WHAT IS REQUIRED »
Please gather every line of the records below that contains the word "many".

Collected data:
********************
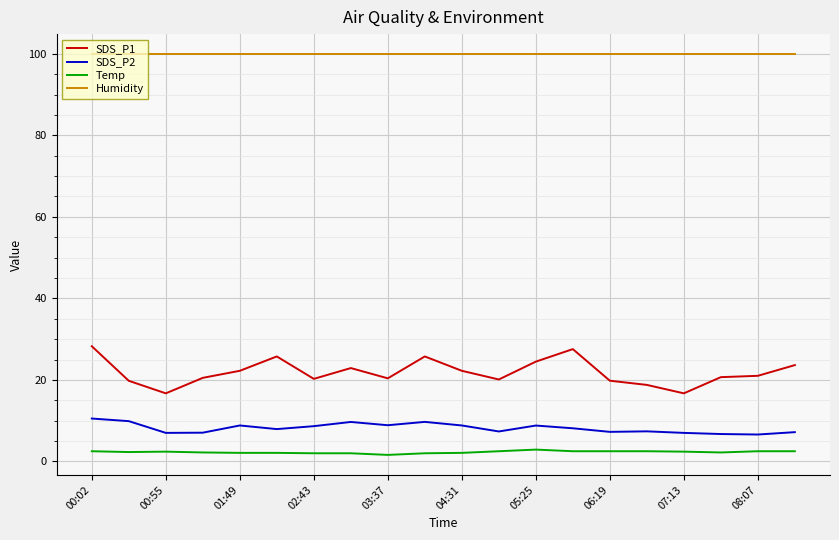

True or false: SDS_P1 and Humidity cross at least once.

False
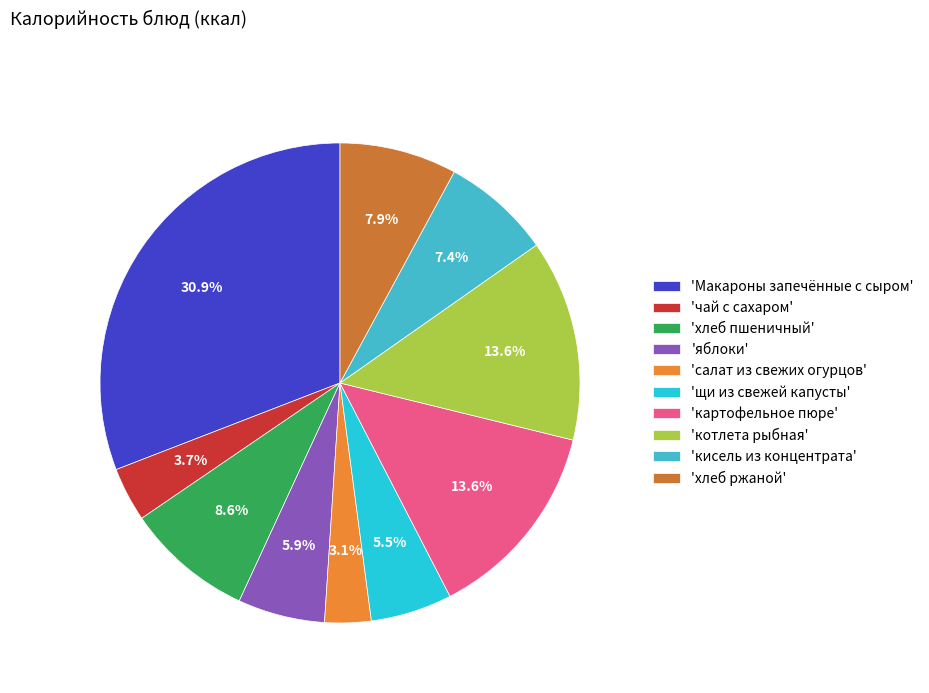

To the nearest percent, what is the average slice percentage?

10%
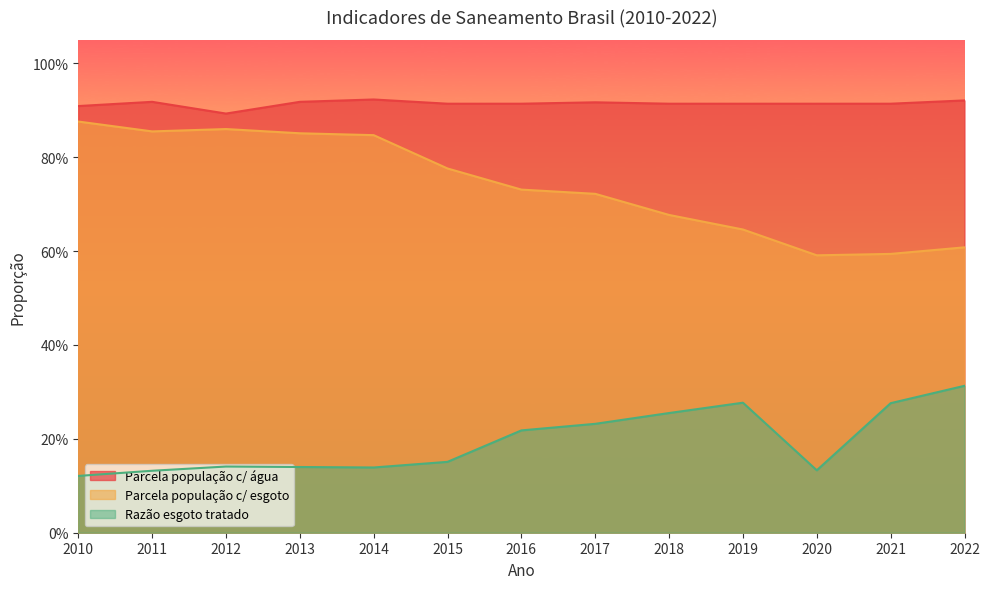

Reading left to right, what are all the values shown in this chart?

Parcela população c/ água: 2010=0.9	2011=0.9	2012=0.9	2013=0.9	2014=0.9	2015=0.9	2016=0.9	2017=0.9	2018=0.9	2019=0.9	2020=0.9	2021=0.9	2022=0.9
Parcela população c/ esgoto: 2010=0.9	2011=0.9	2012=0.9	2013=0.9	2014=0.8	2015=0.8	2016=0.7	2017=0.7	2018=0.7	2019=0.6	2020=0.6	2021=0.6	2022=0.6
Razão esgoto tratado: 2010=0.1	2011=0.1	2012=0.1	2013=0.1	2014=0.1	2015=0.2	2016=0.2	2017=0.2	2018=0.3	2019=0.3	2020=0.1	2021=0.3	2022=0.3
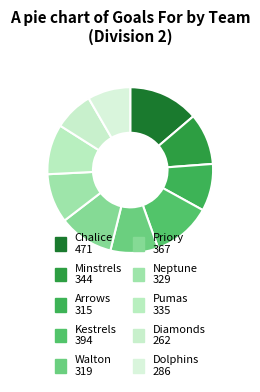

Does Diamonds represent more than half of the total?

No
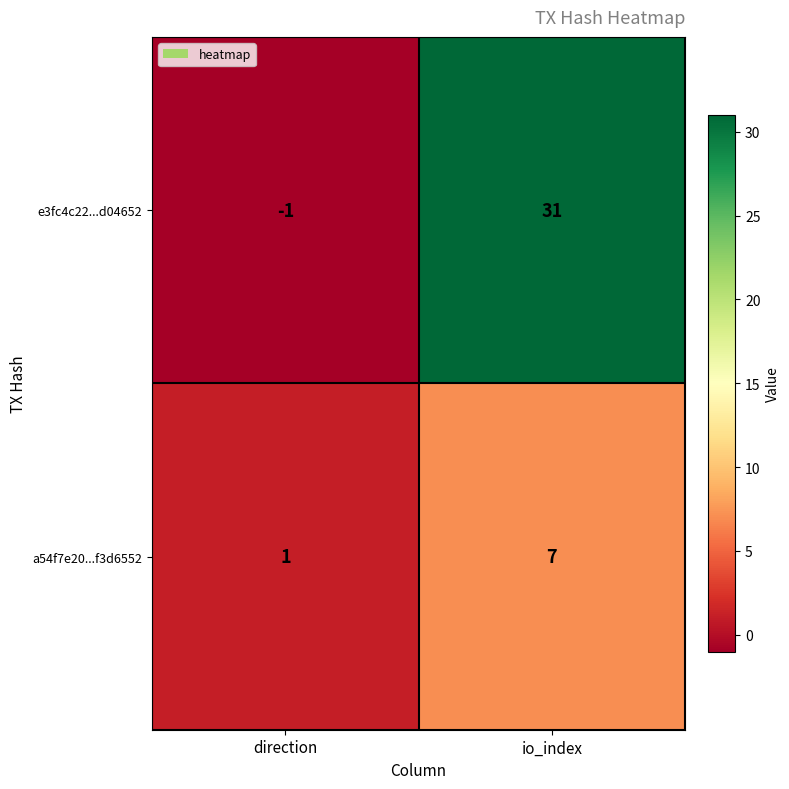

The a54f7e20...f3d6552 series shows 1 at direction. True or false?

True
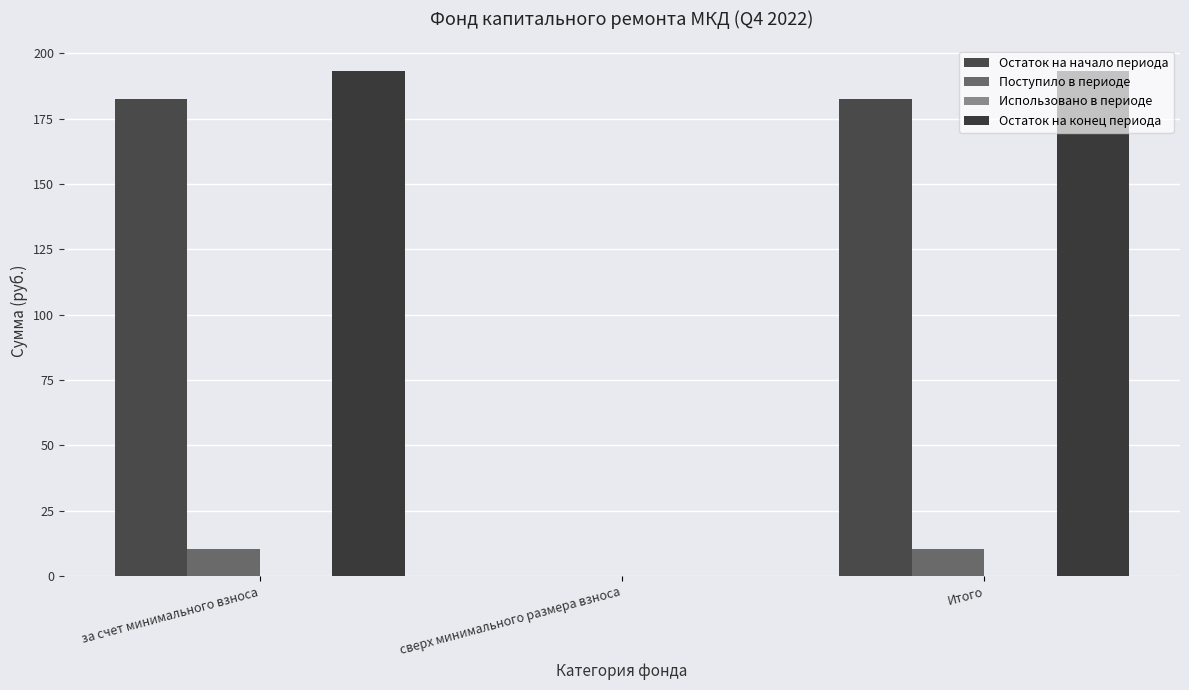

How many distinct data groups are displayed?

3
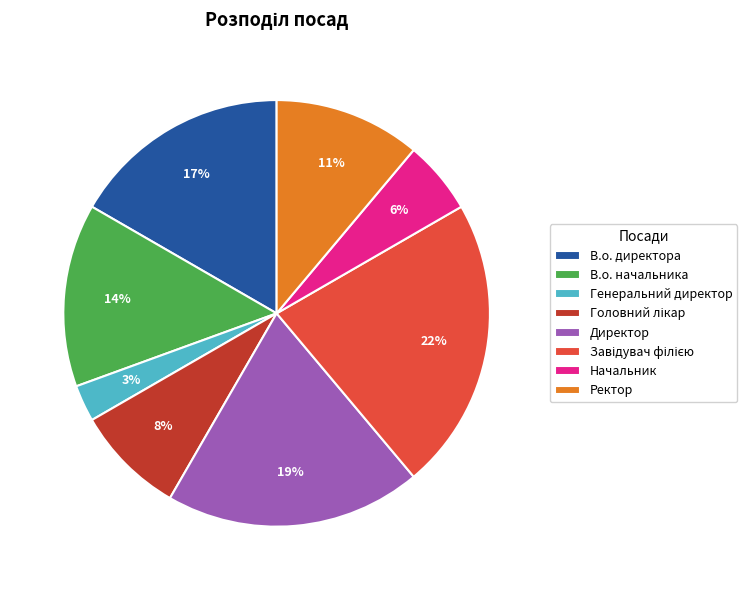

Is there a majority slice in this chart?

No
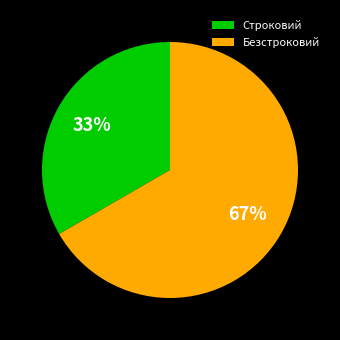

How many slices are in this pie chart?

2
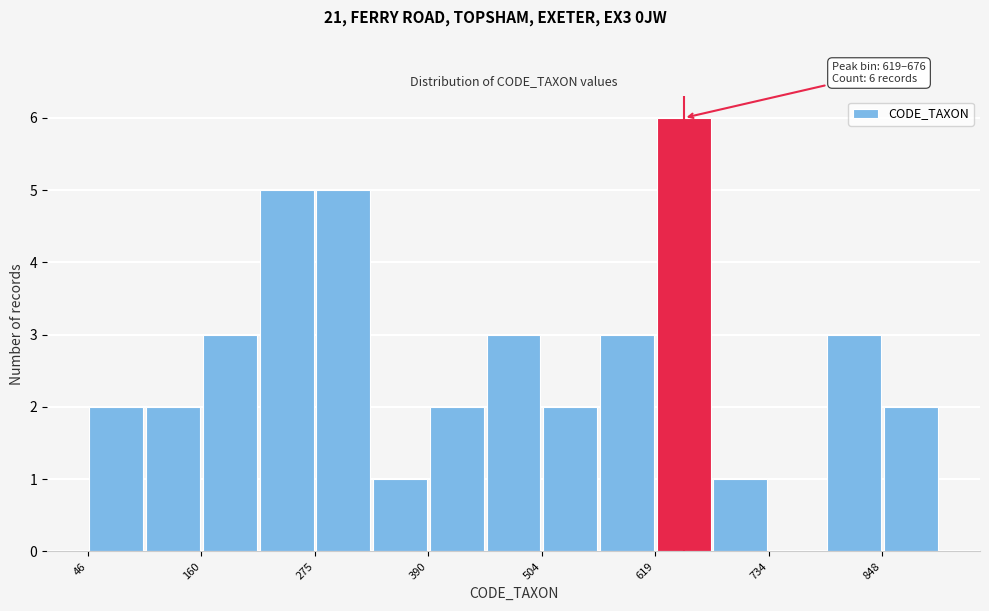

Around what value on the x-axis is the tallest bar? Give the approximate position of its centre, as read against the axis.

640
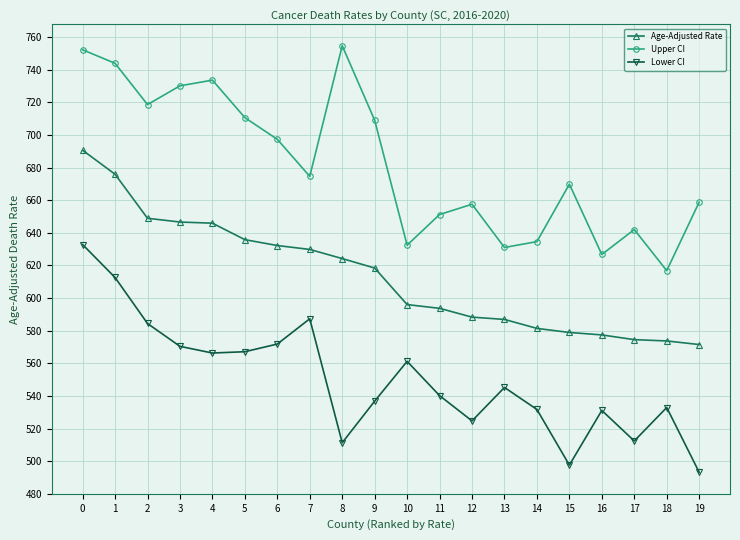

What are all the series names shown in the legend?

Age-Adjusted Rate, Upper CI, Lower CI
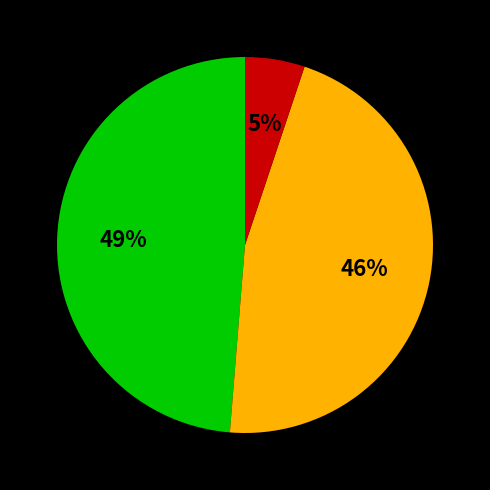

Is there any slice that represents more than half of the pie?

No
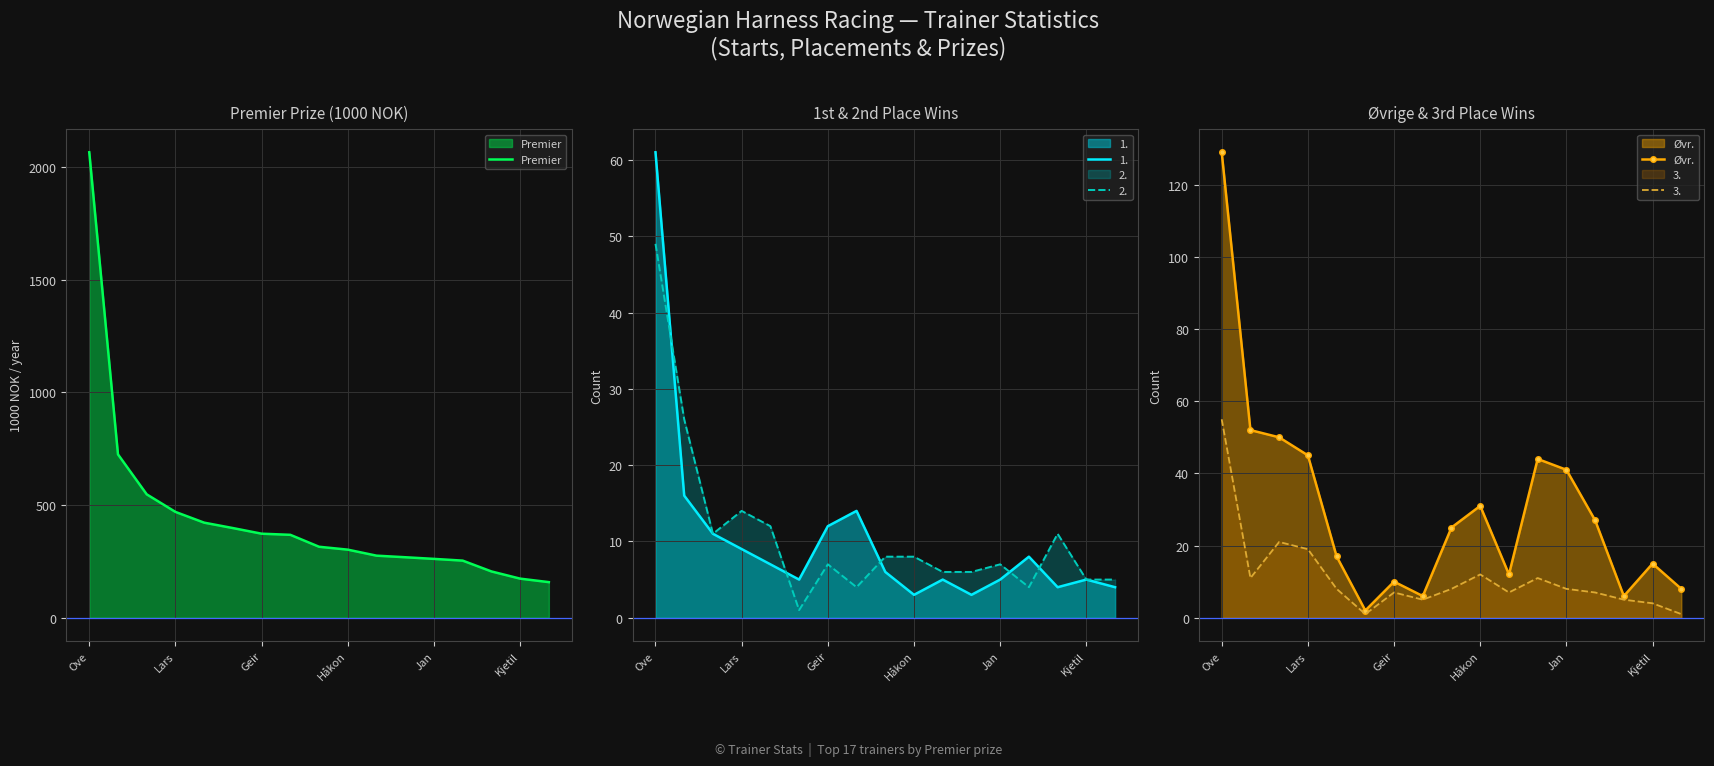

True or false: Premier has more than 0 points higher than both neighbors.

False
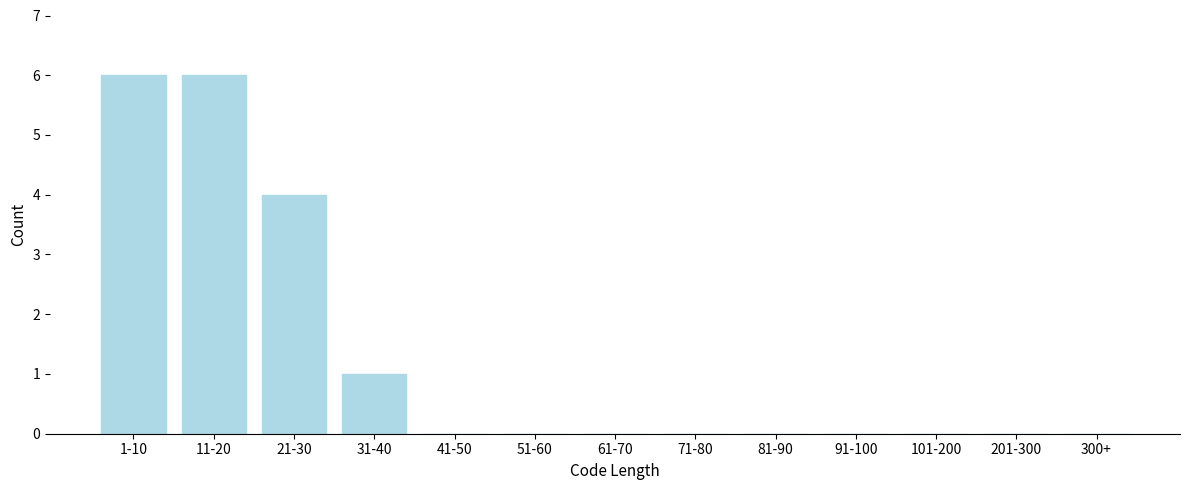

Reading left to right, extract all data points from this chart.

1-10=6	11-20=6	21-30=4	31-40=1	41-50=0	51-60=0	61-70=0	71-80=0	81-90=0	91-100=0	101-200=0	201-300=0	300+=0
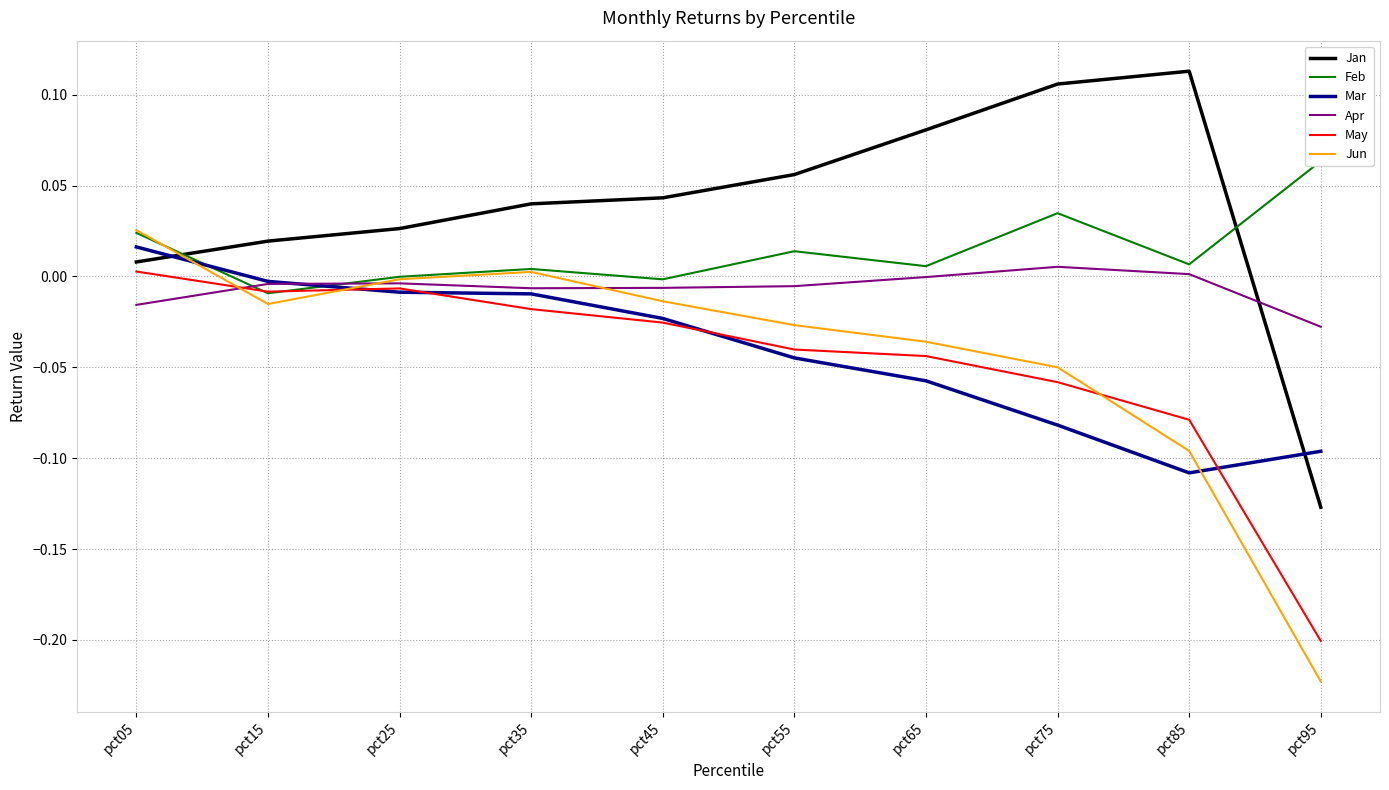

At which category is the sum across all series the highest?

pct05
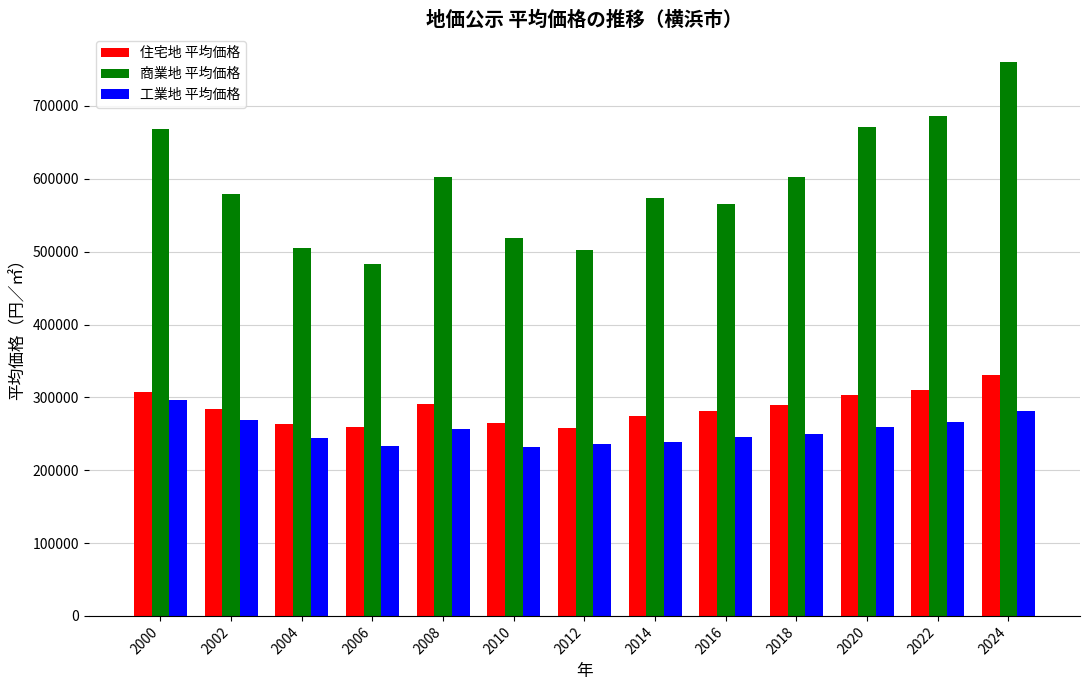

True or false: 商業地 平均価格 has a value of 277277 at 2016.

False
********************
ANSWER TO THE PROBLEM »
How many distinct data groups are displayed?
How many slices are in this pie chart?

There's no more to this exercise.